Managua We cut a deal with the hotel van driver for a lift to Casa de Mujer in the Tipitapa barrio, a large low and moderate income community on the outskirts of Managua. We were going there to meet with representatives of two groups, the first were the women who worked as promotoras, or volunteer health workers working with other women and families, from the center, and the other was a representative from Juventud Sandinista. We received an education in the importance attached to increased empowerment of women and their roles since the revolution, but we also stumbled through a crash course in the role of the municipal and state government apparatus in a poor country like Nicaragua.
The center was named after legendary women, critical in the Sandinista revolution, and from the Casa de Mujer’s director we got a passionate report on the work of the promotoras as well as the challenges women continued to face. The 30 women working from the center were barely paid given the scarce municipal resources and often not fully recognized for their work, which was largely educational. The director was careful to emphasize that this was not because of the government, because the laws were in place, but what she called the sistema, but which she defined more pointedly as the continued pervasive culture of machismo. Women were represented in her words, but they were not heard or empowered, and this was a continuing struggle. Her promotoras had organized health fairs attended by 30,000 and watched men get the recognition for their work.

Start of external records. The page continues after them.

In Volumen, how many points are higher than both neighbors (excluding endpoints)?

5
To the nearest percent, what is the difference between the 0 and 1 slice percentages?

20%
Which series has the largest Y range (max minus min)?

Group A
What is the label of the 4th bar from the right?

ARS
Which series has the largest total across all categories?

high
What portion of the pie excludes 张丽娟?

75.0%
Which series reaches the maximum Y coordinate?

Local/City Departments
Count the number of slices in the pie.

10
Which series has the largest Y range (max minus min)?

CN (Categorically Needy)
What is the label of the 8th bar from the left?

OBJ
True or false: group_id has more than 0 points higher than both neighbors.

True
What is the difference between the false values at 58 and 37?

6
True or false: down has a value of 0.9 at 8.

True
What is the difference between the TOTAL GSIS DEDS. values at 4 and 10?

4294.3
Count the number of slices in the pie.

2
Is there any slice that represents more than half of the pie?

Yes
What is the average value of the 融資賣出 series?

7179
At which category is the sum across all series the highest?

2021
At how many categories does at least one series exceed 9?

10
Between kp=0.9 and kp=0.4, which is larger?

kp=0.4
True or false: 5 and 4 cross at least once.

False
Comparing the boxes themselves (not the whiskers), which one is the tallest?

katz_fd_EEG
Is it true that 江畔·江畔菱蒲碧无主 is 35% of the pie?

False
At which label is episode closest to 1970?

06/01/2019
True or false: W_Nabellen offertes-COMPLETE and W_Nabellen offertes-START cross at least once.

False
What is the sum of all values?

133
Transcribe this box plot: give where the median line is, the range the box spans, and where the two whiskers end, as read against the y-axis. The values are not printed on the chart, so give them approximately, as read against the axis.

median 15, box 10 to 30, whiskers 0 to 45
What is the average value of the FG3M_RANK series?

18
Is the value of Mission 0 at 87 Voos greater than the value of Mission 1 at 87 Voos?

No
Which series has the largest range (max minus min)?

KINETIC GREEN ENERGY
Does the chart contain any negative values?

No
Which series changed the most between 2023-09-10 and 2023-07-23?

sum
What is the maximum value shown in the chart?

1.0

After all her years running the program in Tipitapa and the region, she still did not have an office in the municipal headquarters of the mayor.
The representative of the Juventud Sandinista was a younger woman, in fact to be a volunteer member of the group you had to be between 18 and 34 years old. She was one of the dozen directors, and there were a host of other volunteers. Their roles were expansive in communicating citizen needs to governmental authorities and in turn delivering government response and services back to people. When we walked through the neighborhood, an open and leaking sewer drain, that was one of the most obvious issues we encountered, she explained that it was someone else’s job on the committee to report. This was the system in place for people to interact with municipal government, not directly, but through these committees at various levels until a response was received. When asked what might happen if community residents organized independently, everyone agreed that there had never been such a situation where people organized on their own “to demand more.” Any mention of the word “autonomous” was a flash point provoking extensive response.
This committee was also responsible for determining which families received the bono, as welfare is called in many Latin American countries. The bono in Nicaragua is not money. Tipitapa has an allocation of 2000 food “packets” that they can distribute to families every three or four months, and if they run out they can request more. As she explained it to us, the young people evaluate the formal requests to determine whether the family qualifies or deserves the bono. Our delegation asked a number of questions about how they were trained and the standards they used for determining eligibility, but the answers all seemed highly discretionary. In asking about the problems of cash assistance the responses indicated that there was a small microfinance program that could loan up to 5000 cordobas to women for small businesses, paid back at no interest over three or four months.
We were in the high weeds as our friends detailed proudly the laws in Nicaragua for dealing with absentee fathers. One question from our delegation concerned the fact that historically 60% of more of families were unmarried. Our friends said it was perhaps 40% now, but a woman could require the alleged father to be tested, and, if tested positive, he had to take full and financial responsibility for the child, and if unable, he would be jailed. Other than the required testing, the system seemed to track the USA laws. When asked how the children were supported if the father was in jail for child support, it turned out that the grandparents were held legally responsible, and the extended family was the system in place.
If we had not been in Tipitapa outside of Managua, many of the responses to our questions would have felt comfortable coming out of a radical Tea Party spokesperson’s mouth in the United States: have the families and community handle the issues privately with the government having no role or responsibility. Too many of the responses also seemed like the neo-liberalism continually critiqued by Latin American governments and leaders as well, since neo-liberalism is a basically a reduced definition of the role of government. In Nicaragua we were hearing some confusing and contradictory messages of a government and a party synonymous with much of the government that was ubiquitous down to the level of each house on the block, so to speak, but somehow not responsible or without the capacity to provide for many of its citizens.
We were learning a lot and our questions were multiplying as we searched for more answers and understanding.